Imperfection. The then and the now.

Covering up...it's what makes it unbearable,

seeing yourself in a mask of heavy colors

until there is nothing else. Even after you take it off.

 

Compliments are skin-deep, and you are 

left with nothing but a shell, until

you get the feeling that you are not yourself anymore,

you are just the mask with your name engraved in it.

It has replaced you.

 

The flying false colors are finally thrown away, 

and there is a sense of relief that you are 

free. Free from the cakey mess that was whispered to

by the magazines and the jittery popular kids with 

severe eating disorders. 

Then, there is relief that there is something more,

something that you have missed in the midst

of your sorrow, and then you realize that it was

you.

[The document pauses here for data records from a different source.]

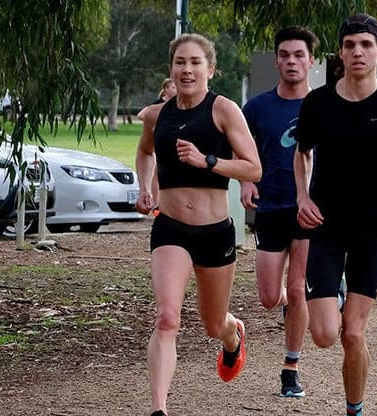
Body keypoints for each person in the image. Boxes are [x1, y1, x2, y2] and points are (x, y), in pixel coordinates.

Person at [293, 13, 377, 416]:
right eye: (350, 45)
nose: (358, 52)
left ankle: (354, 409)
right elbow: (301, 152)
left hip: (371, 228)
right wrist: (303, 197)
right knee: (323, 335)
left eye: (366, 45)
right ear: (340, 52)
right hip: (325, 226)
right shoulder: (318, 103)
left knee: (353, 333)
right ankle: (331, 293)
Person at [134, 33, 262, 416]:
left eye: (195, 62)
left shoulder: (223, 110)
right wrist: (145, 187)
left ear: (210, 68)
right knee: (167, 317)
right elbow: (144, 152)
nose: (187, 70)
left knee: (211, 324)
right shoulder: (157, 115)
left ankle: (232, 335)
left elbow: (253, 167)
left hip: (214, 231)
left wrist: (207, 161)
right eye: (180, 62)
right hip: (170, 227)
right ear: (171, 68)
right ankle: (159, 408)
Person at [239, 25, 320, 399]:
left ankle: (291, 368)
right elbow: (241, 152)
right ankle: (292, 303)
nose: (292, 61)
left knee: (297, 287)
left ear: (311, 61)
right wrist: (244, 182)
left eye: (298, 55)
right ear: (276, 61)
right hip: (269, 206)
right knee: (271, 297)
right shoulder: (256, 108)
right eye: (285, 55)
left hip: (309, 209)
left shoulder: (323, 106)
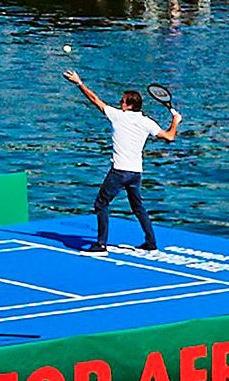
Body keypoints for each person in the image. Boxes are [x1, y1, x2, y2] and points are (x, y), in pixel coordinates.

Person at [63, 70, 179, 254]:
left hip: (119, 172)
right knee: (138, 207)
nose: (120, 102)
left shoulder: (119, 116)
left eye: (122, 100)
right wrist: (176, 120)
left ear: (130, 105)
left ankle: (101, 245)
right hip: (135, 173)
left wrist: (79, 83)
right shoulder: (147, 122)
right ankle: (151, 243)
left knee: (100, 204)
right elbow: (170, 137)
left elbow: (94, 100)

You all along.

 

Oil perculates from the deep yellow skin, and 

you smile because it is you. And you don't take it off 

because it is you and it is shiny and it is yellow like your

heritage. A hair brush and a tooth brush will do it,

maybe some face wash too, but that is 

it.

 

Take your keys and your dreams, and go

to school because you want to. 

Eat breakfast and drink too much water and sing wildly

and dance badly and make no sense,

because the real boys like the real girls.

 

Now, open your bright eyes and get your shiny keys 

and walk out the broken door that you had locked long ago.